Jesús Ferrero
La carencia de vicios añade muy poco a la virtud, pensaba Antonio Machado. Y tenía razón. A lo largo de mi vida he conocido a ciertas personas sin vicios.
Recuerdo a un individuo que conocí en los confines de China que no bebía, no fumaba, no practicaba el sexo. Su dieta era extremadamente frugal y únicamente bebía un té venenoso que le iba momificando el cuerpo.
Su único alimento era una especie de sémola con una cucharadita de aceite de soja. Su sabor era indeciblemente vomitivo. La antigastronomía elevada a la enésima potencia.
El problema llegaba cuando estabas junto a él: era la imagen más pavorosa que he visto del vacío, y al mismo tiempo su personalidad me parecía una muralla neolítica.
Y no me refiero a esa vacío sustancial y sutilísimo del que hablan los ascetas, ni me refiero a la muralla que algunas almas colocan ante la corrupción y la avaricia.
Me refiero a un vacío sin sustancia, sin aliento, sin respiración.
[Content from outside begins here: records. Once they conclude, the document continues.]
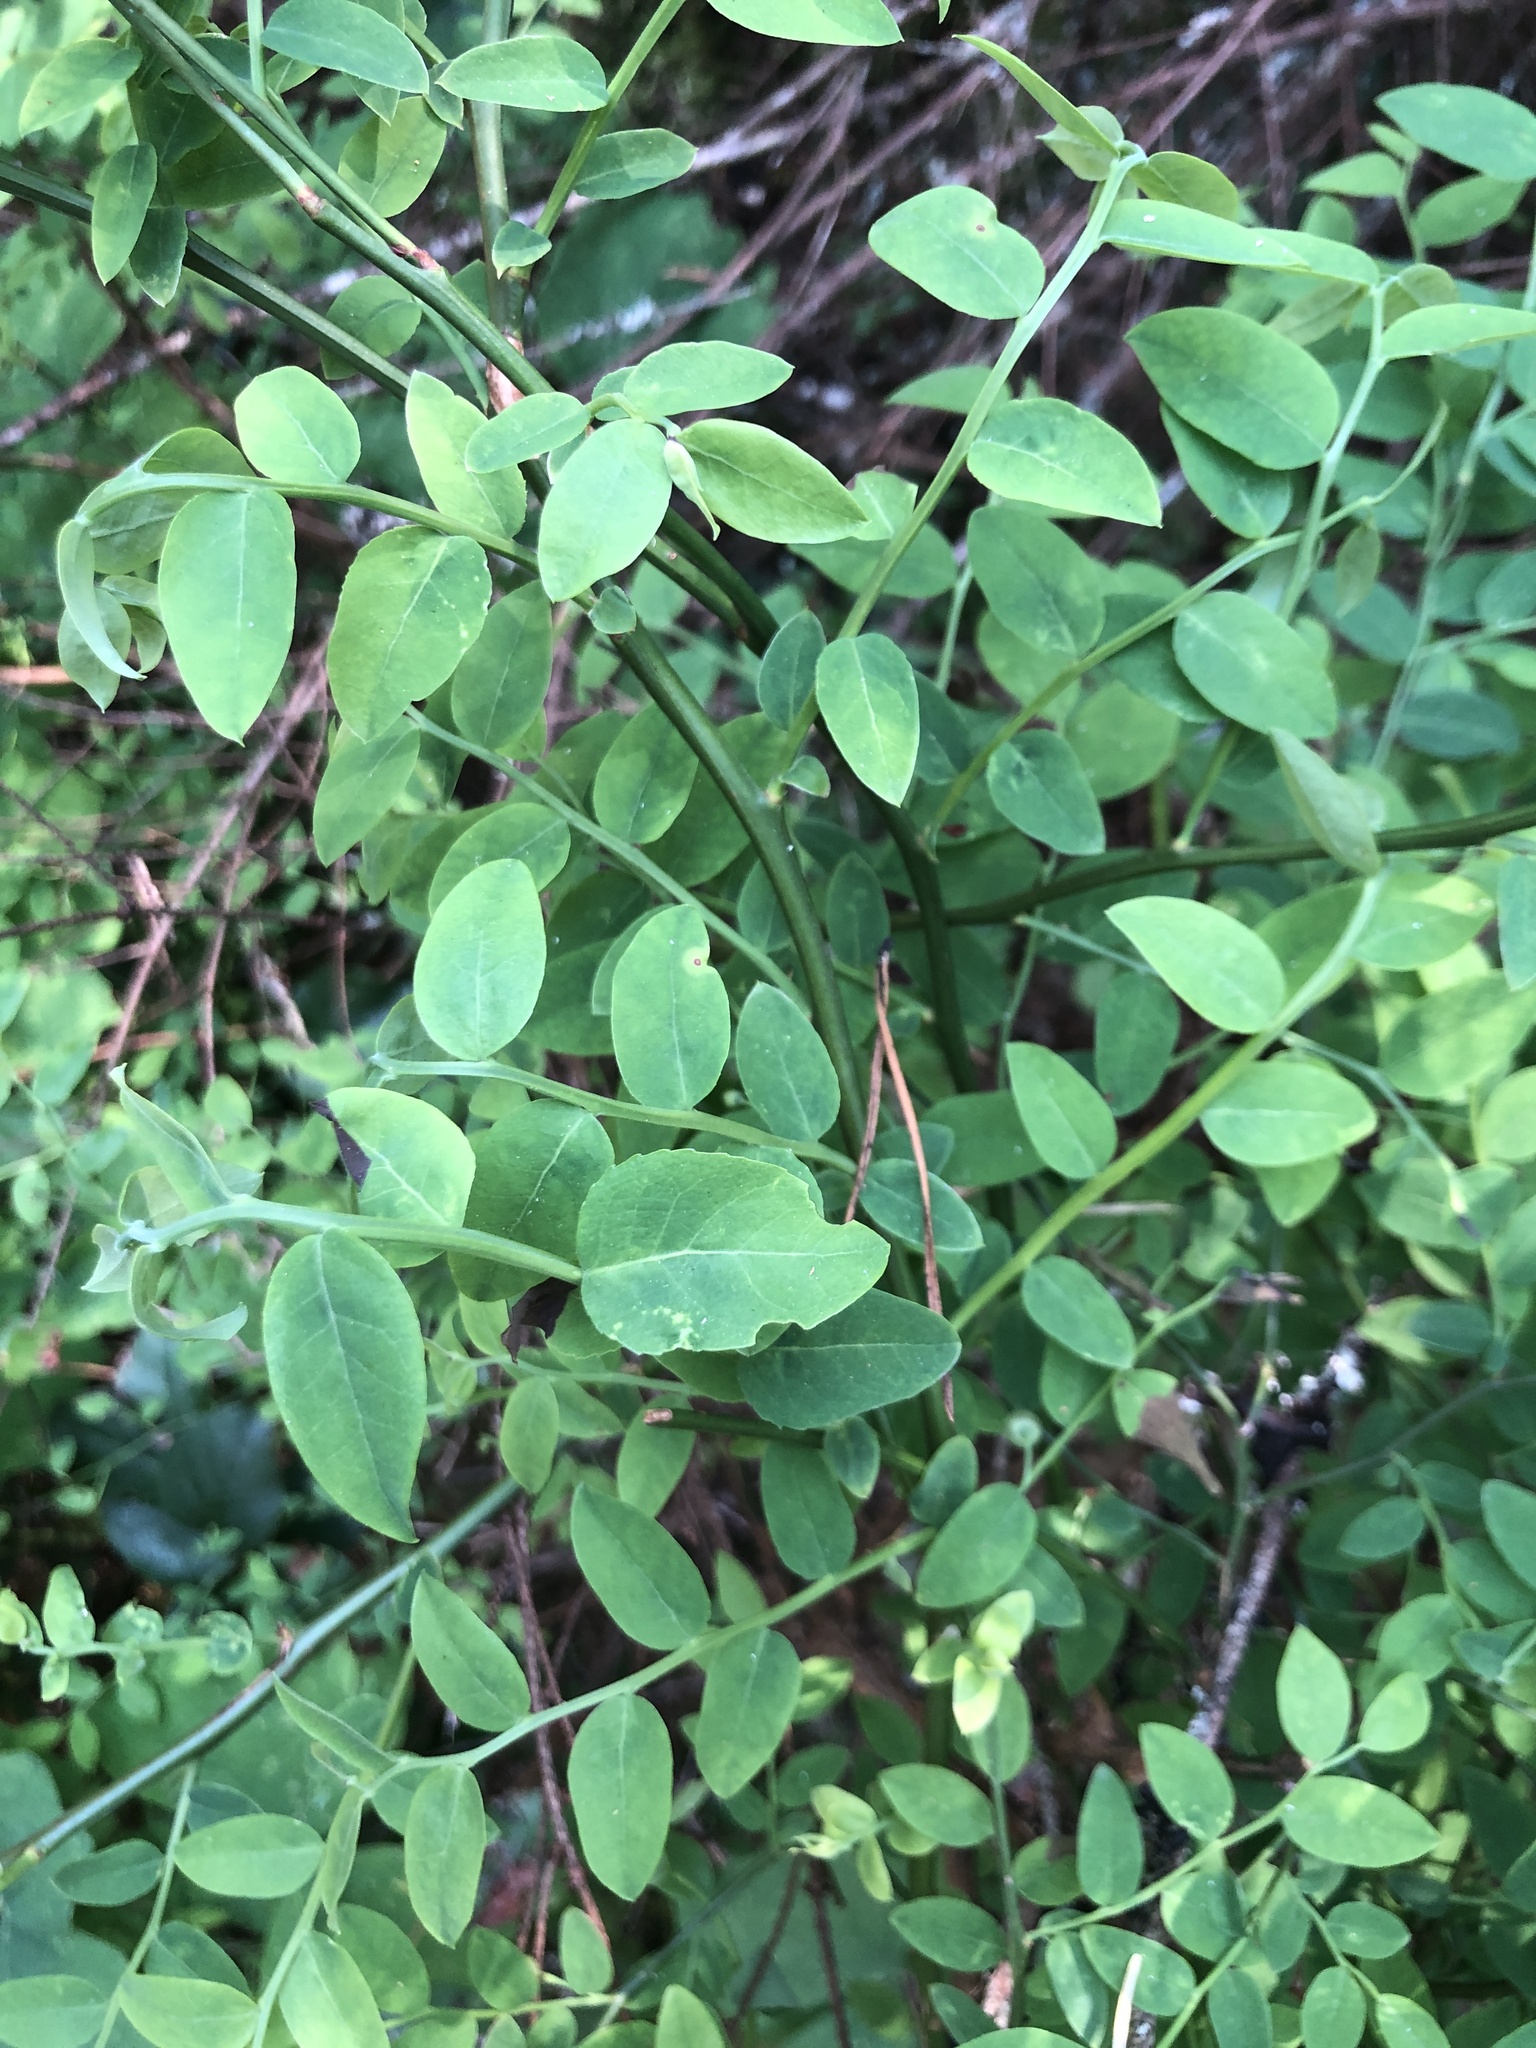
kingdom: Plantae
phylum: Tracheophyta
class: Magnoliopsida
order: Ericales
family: Ericaceae
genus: Vaccinium
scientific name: Vaccinium parvifolium
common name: Red-huckleberry
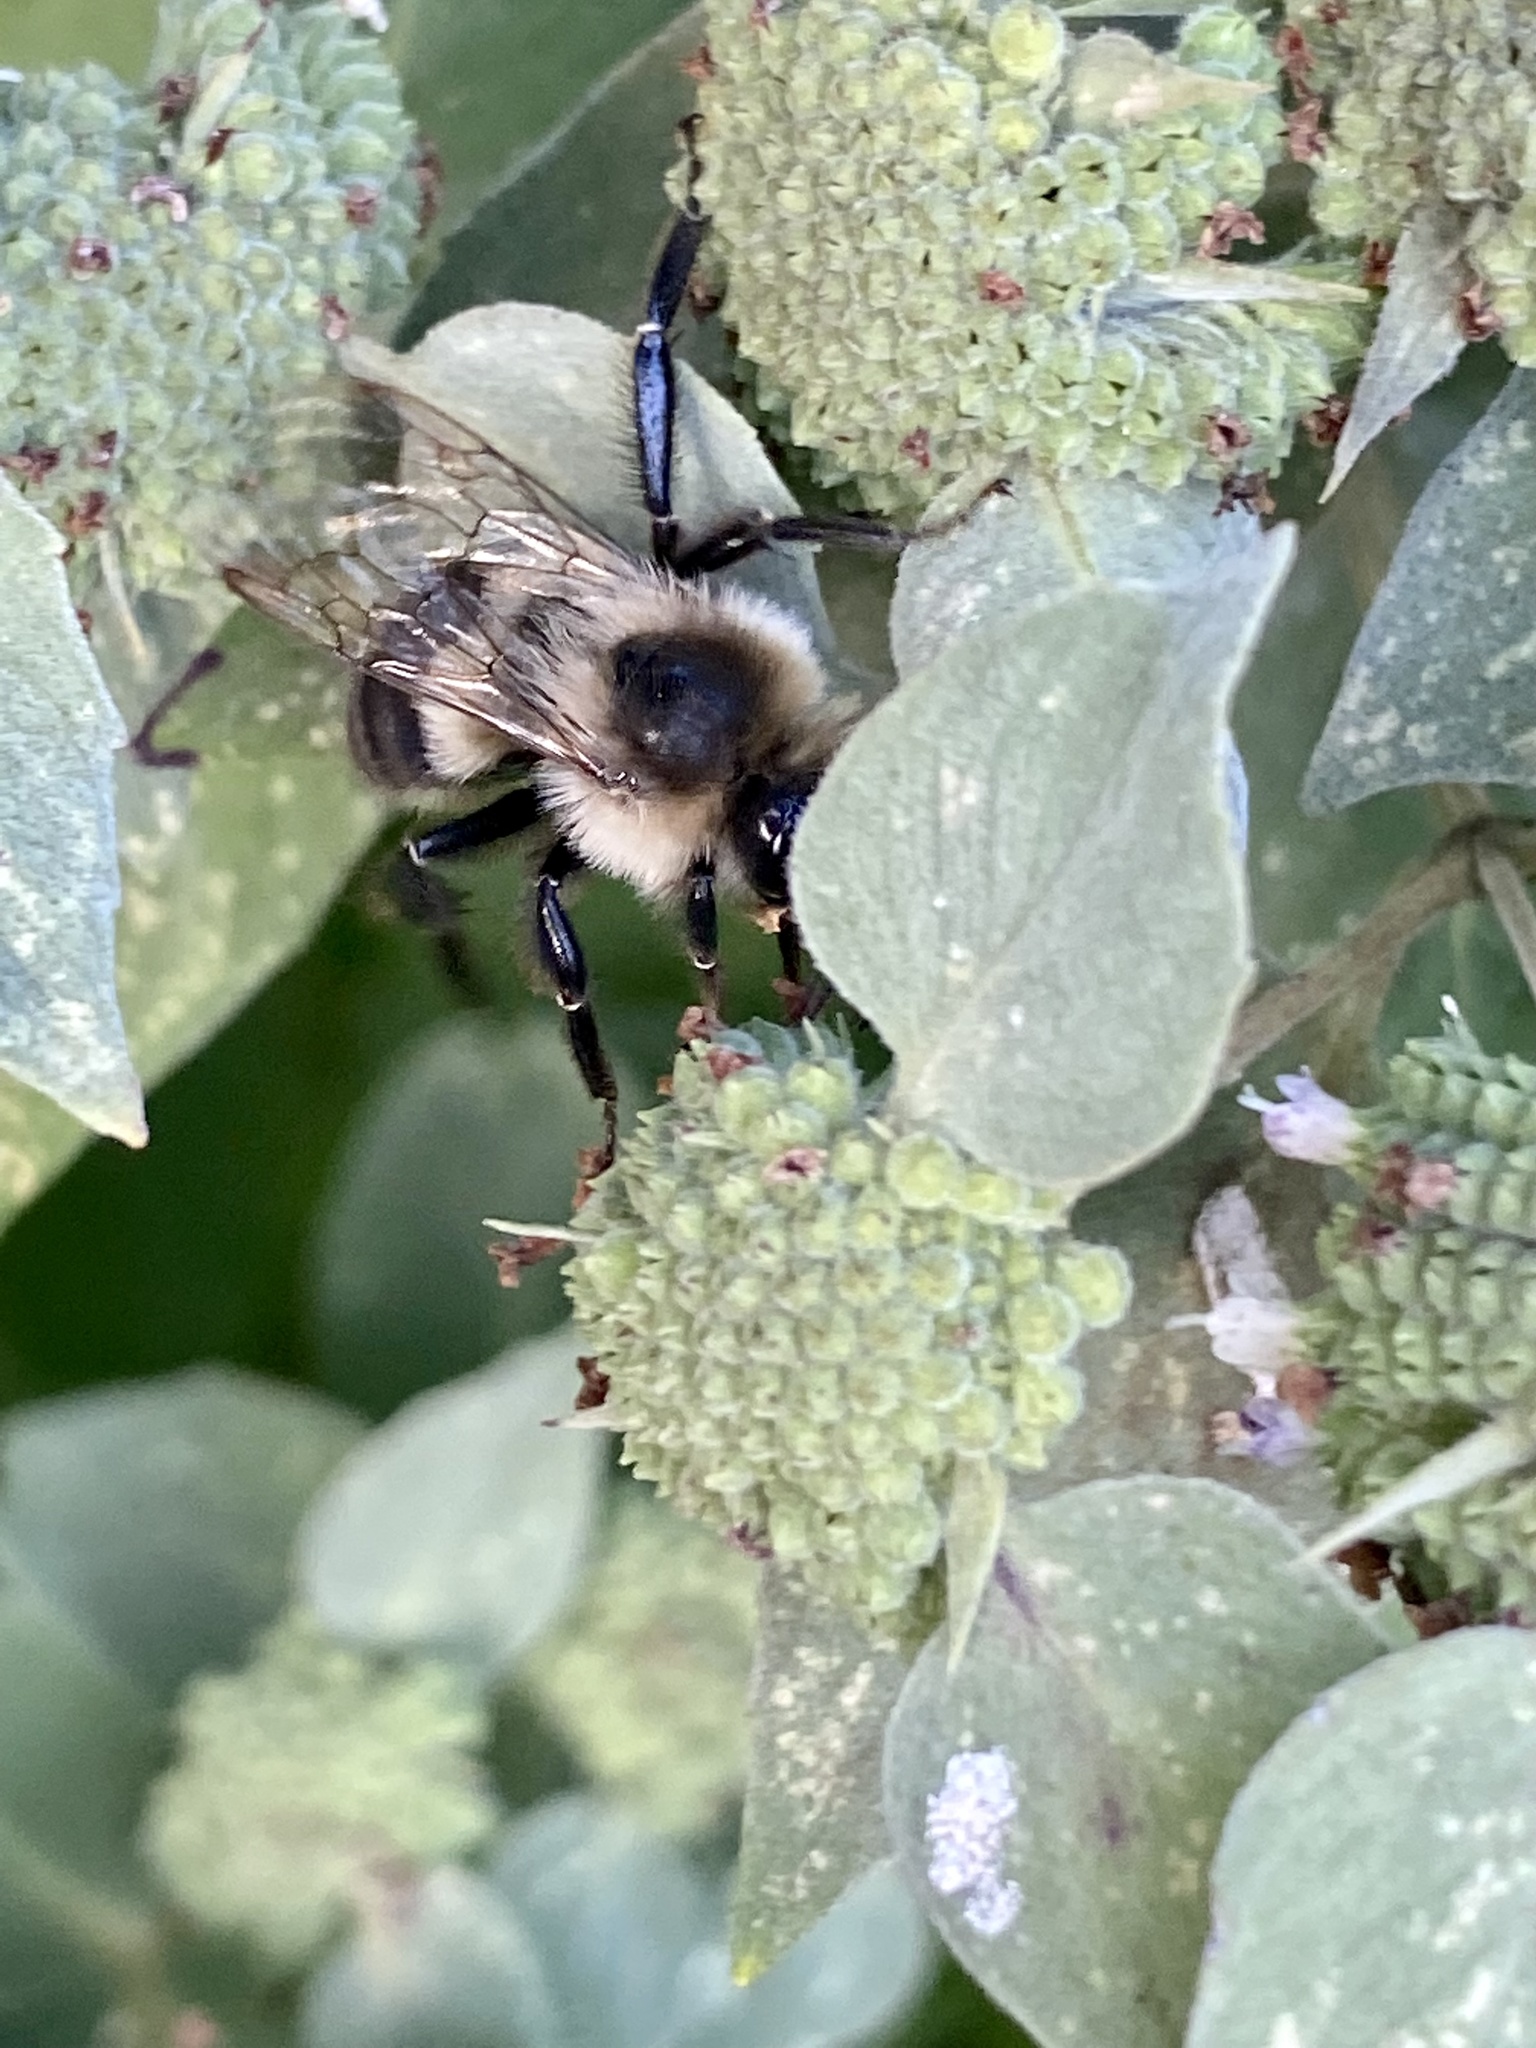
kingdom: Animalia
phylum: Arthropoda
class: Insecta
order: Hymenoptera
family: Apidae
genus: Bombus
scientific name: Bombus impatiens
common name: Common eastern bumble bee
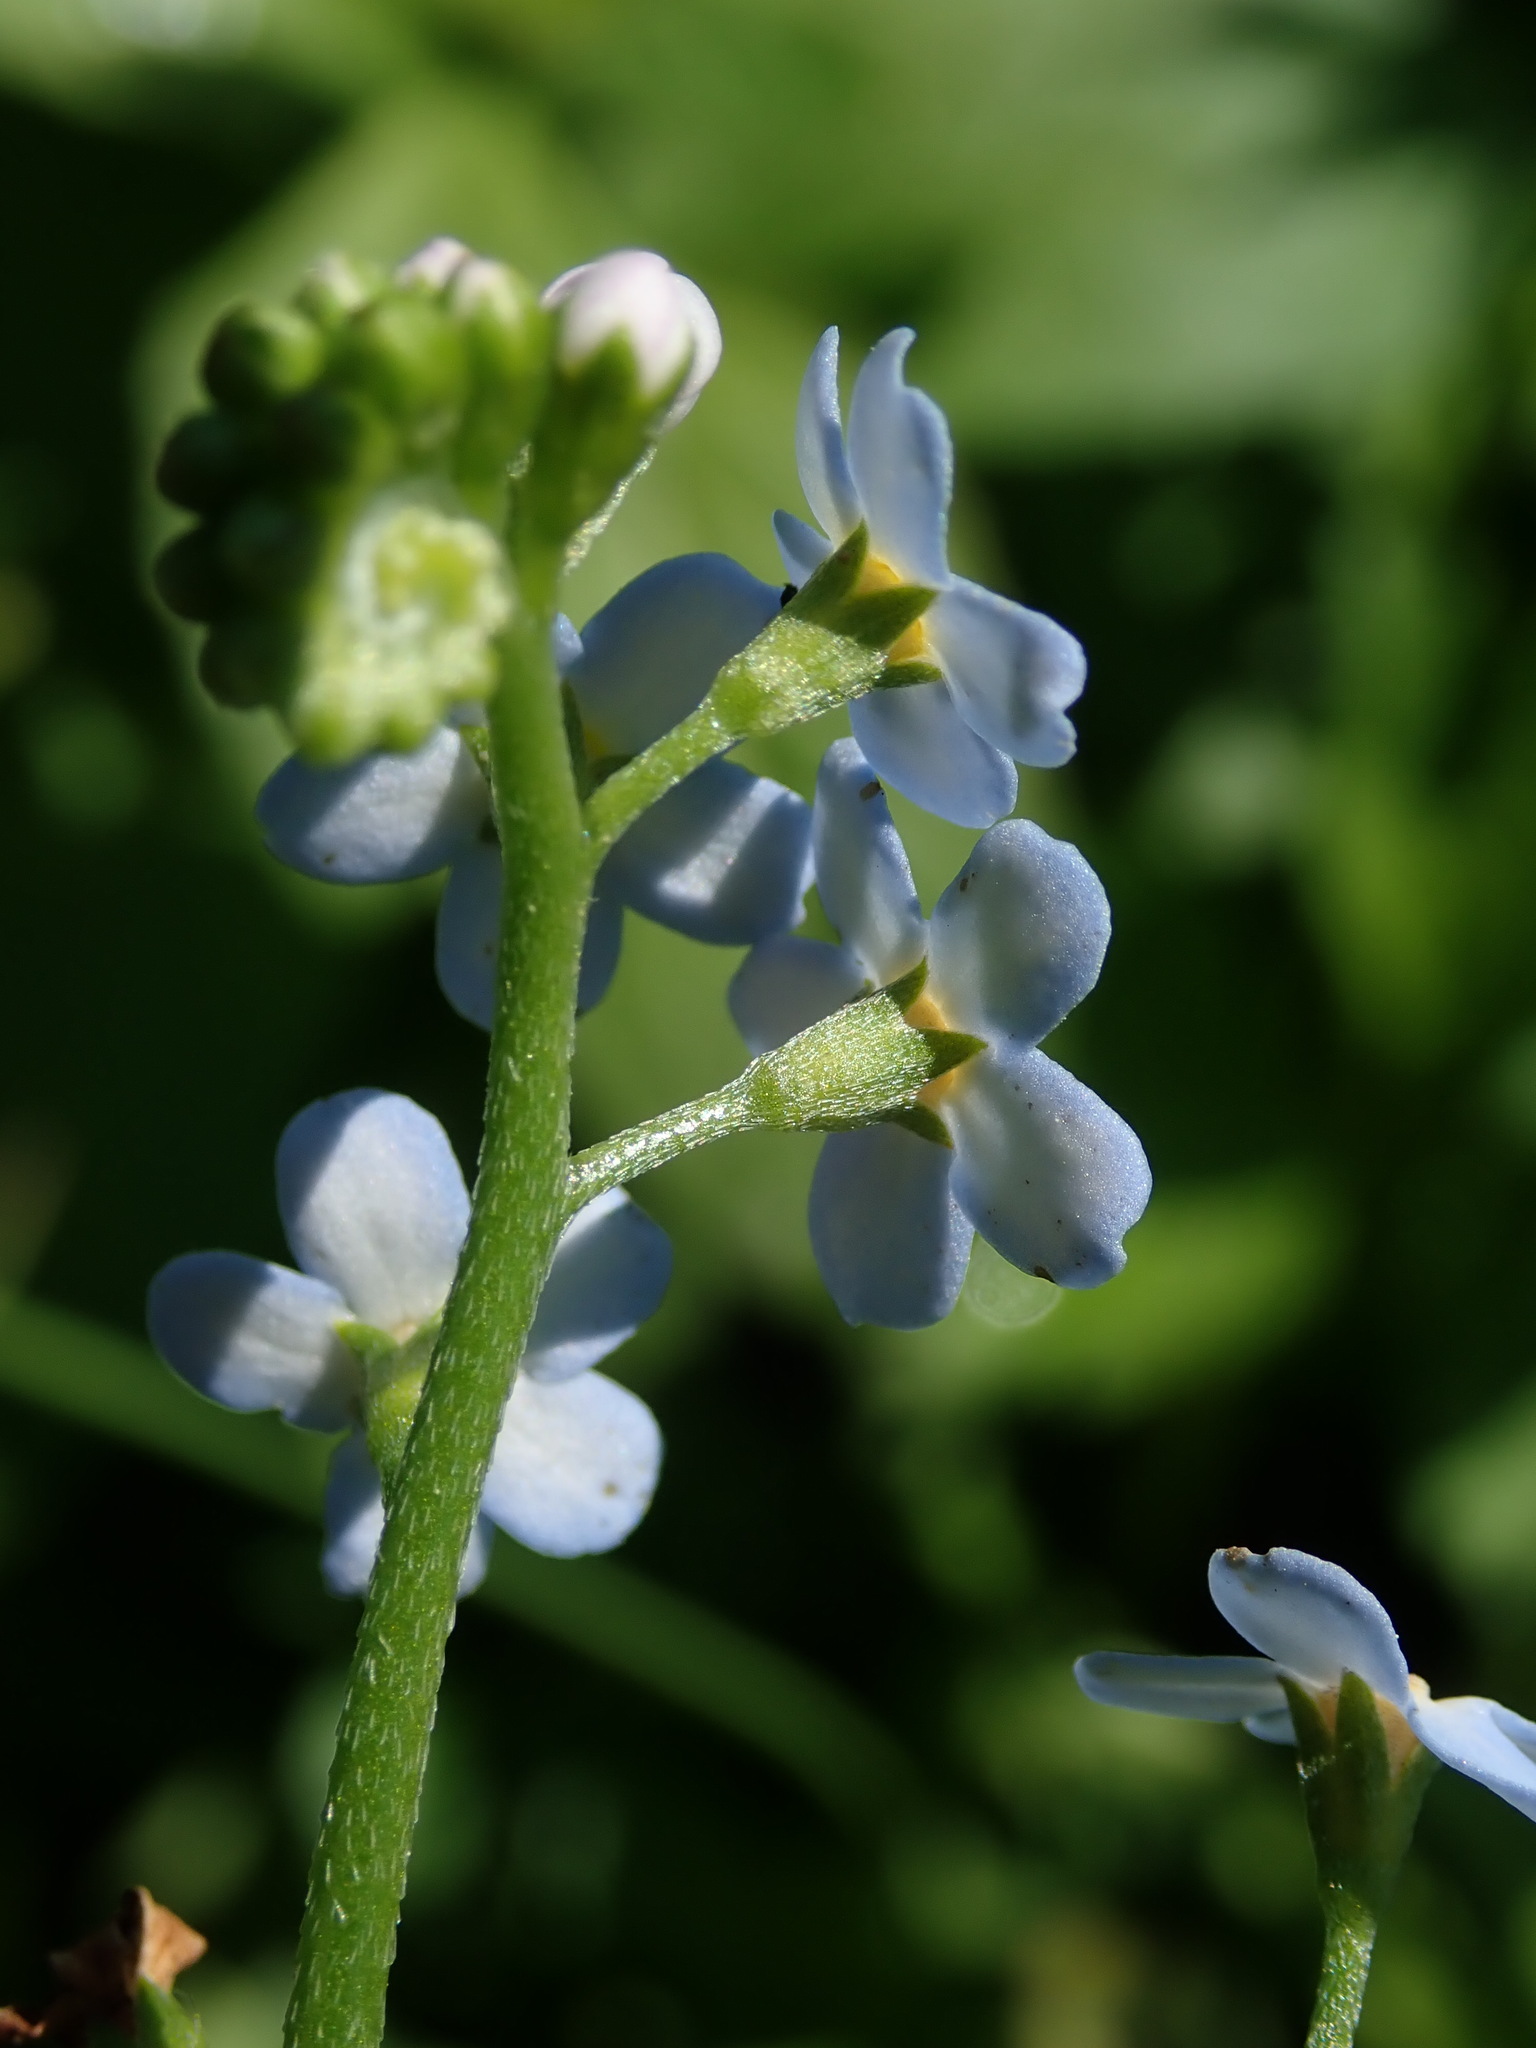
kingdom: Plantae
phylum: Tracheophyta
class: Magnoliopsida
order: Boraginales
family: Boraginaceae
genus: Myosotis
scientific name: Myosotis scorpioides
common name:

Me refiero a una muralla tras la cual sólo se veían las amplísimas dimensiones de la nada.
Y es normal, a través de las pasiones, positivas y negativas, el cuerpo se pone en movimiento y se revolucionan la cabeza y el corazón.
Y ahora sabemos que también el corazón tiene neuronas, y que a su manera piensa. (Ya lo habían adivinado los griegos, como tantas otras cosas).